Vision 2030 en entredicho
La magnitud del fracaso resulta difícil de exagerar. Los Juegos Asiáticos de Invierno 2029, previstos en Trojena, fueron cancelados. La población proyectada se desplomó de nueve millones a menos de 300.000 habitantes. El Public Investment Fund recortó presupuestos en más de un 60 % y el petróleo, estancado en torno a los 60 dólares por barril, cortó el oxígeno a una utopía que exigía ingresos sostenidos muy superiores.
El golpe, sin embargo, va más allá del abandono de un megaproyecto.

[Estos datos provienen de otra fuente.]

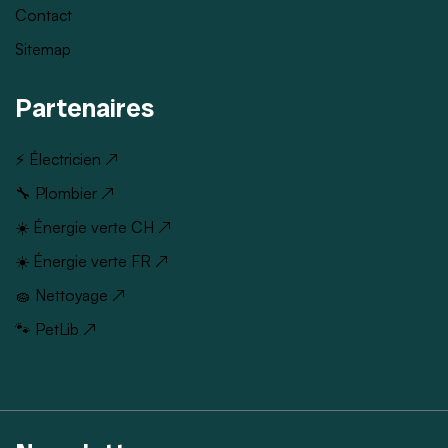
Contact
Sitemap
Partenaires
⚡ Électricien ↗
🔧 Plombier ↗
☀️ Énergie verte CH ↗
☀️ Énergie verte FR ↗
🧽 Nettoyage ↗
🐾 PetLib ↗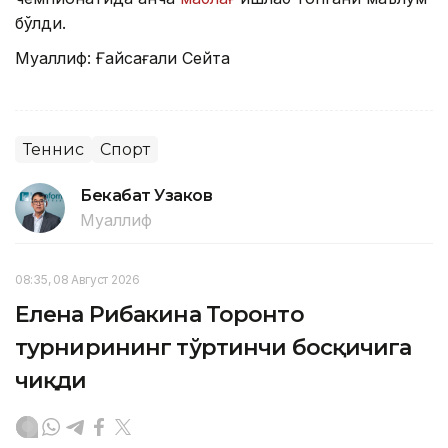
бўлди.
Муаллиф: Ғайсағали Сейтақ
Теннис
Спорт
Бекабат Узаков
Муаллиф
08:35, 08 Август 2026
Елена Рибакина Торонто
турнирининг тўртинчи босқичига
чиқди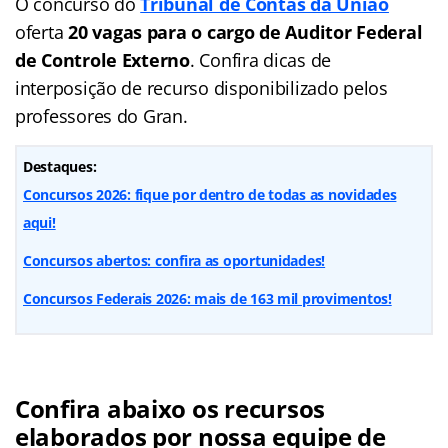
O concurso do
Tribunal de Contas da União
oferta
20 vagas para o cargo de Auditor Federal
de Controle Externo
. Confira dicas de
interposição de recurso disponibilizado pelos
professores do Gran.
Destaques:
Concursos 2026: fique por dentro de todas as novidades
aqui!
Concursos abertos: confira as oportunidades!
Concursos Federais 2026: mais de 163 mil provimentos!
Confira abaixo os recursos
elaborados por nossa equipe de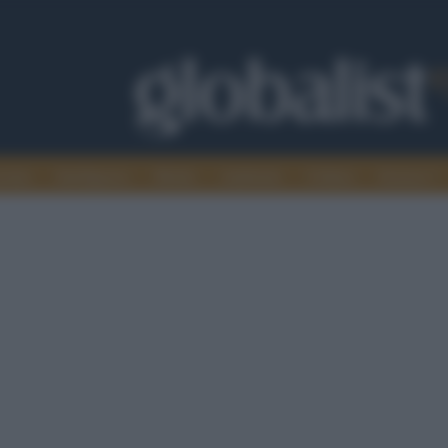
omia
Intelligence
Media
Ambiente
Cultura
Scienza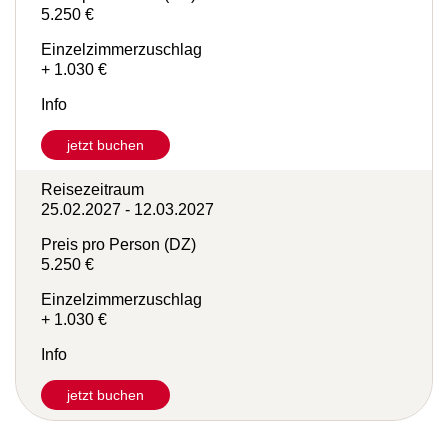
Preis pro Person (DZ)
5.250 €
Einzelzimmerzuschlag
+ 1.030 €
Info
jetzt buchen
Reisezeitraum
25.02.2027 - 12.03.2027
Preis pro Person (DZ)
5.250 €
Einzelzimmerzuschlag
+ 1.030 €
Info
jetzt buchen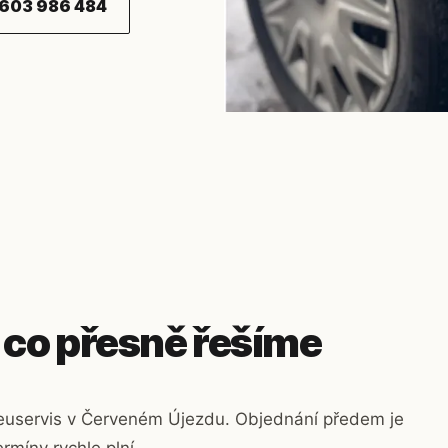
603 986 484
 co přesně řešíme
pneuservis v Červeném Újezdu. Objednání předem je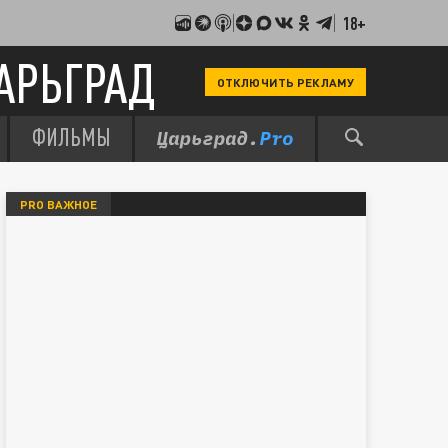
18+
АРЬГРАД
ОТКЛЮЧИТЬ РЕКЛАМУ
ФИЛЬМЫ
PRO ВАЖНОЕ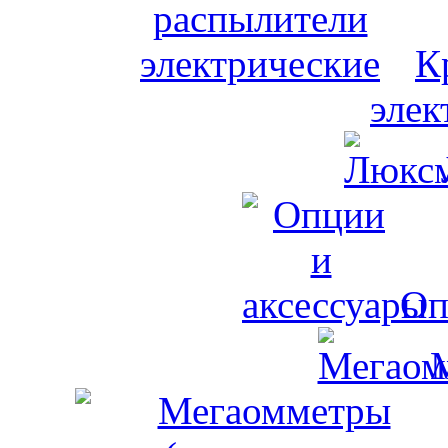
К
элек
Оп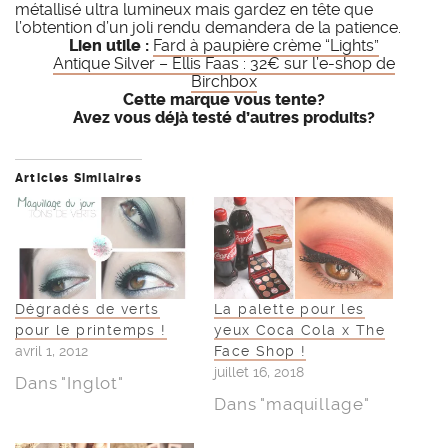
métallisé ultra lumineux mais gardez en tête que
l’obtention d’un joli rendu demandera de la patience.
Lien utile :
Fard à paupière crème “Lights”
Antique Silver – Ellis Faas : 32€ sur l’e-shop de
Birchbox
Cette marque vous tente?
Avez vous déjà testé d’autres produits?
Articles Similaires
Dégradés de verts
La palette pour les
pour le printemps !
yeux Coca Cola x The
avril 1, 2012
Face Shop !
juillet 16, 2018
Dans "Inglot"
Dans "maquillage"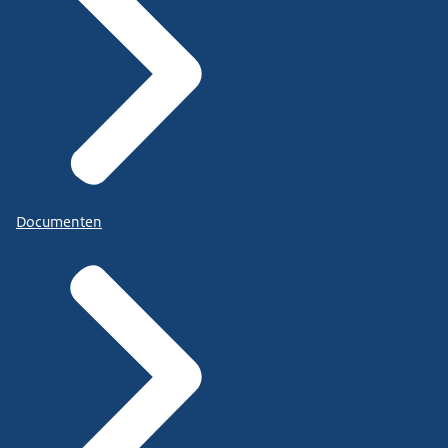
Documenten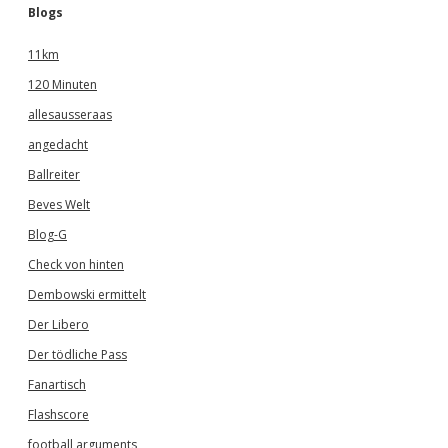
Blogs
11km
120 Minuten
allesausseraas
angedacht
Ballreiter
Beves Welt
Blog-G
Check von hinten
Dembowski ermittelt
Der Libero
Der tödliche Pass
Fanartisch
Flashscore
football arguments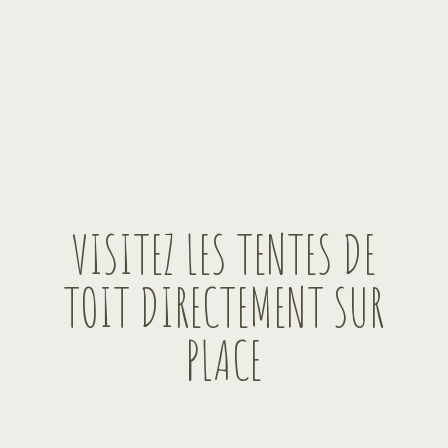
VISITEZ LES TENTES DE
TOIT DIRECTEMENT SUR
PLACE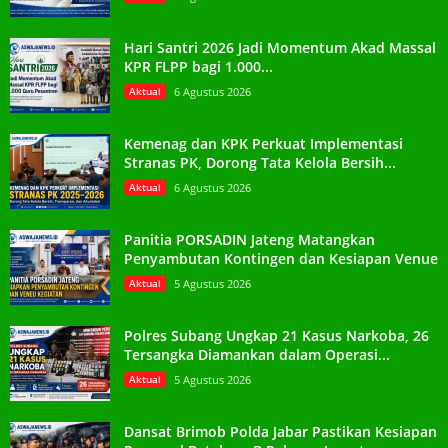
Hari Santri 2026 Jadi Momentum Akad Massal
KPR FLPP bagi 1.000...
Aktual
6 Agustus 2026
Kemenag dan KPK Perkuat Implementasi
Stranas PK, Dorong Tata Kelola Bersih...
Aktual
6 Agustus 2026
Panitia PORSADIN Jateng Matangkan
Penyambutan Kontingen dan Kesiapan Venue
Aktual
5 Agustus 2026
Polres Subang Ungkap 21 Kasus Narkoba, 26
Tersangka Diamankan dalam Operasi...
Aktual
5 Agustus 2026
Dansat Brimob Polda Jabar Pastikan Kesiapan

NEOM era la vitrina de Vision 2030, la estrategia con la que Arabia Saudita pretendía demostrar que podía diversificar su economía y dejar atrás la dependencia del crudo. Al desmoronarse, el proyecto estrella arrastra consigo la confianza en todo el programa. Los inversores internacionales, que ya miraban con cautela los “giga-proyectos”, ahora se preguntan abiertamente si cualquier iniciativa saudí puede sostenerse más allá de los anuncios espectaculares.
El reino intenta ahora reorientar NEOM hacia desarrollos más modestos: hubs de datos, logística y energía renovable. Pero el daño ya está hecho. La narrativa de transformación se debilitó y la credibilidad de Vision 2030 quedó en entredicho. Como en las viejas historias de quimeras, el espejismo se desvaneció en el desierto y dejó tras de sí una lección amarga: los sueños sin base económica ni técnica terminan convertidos en arena.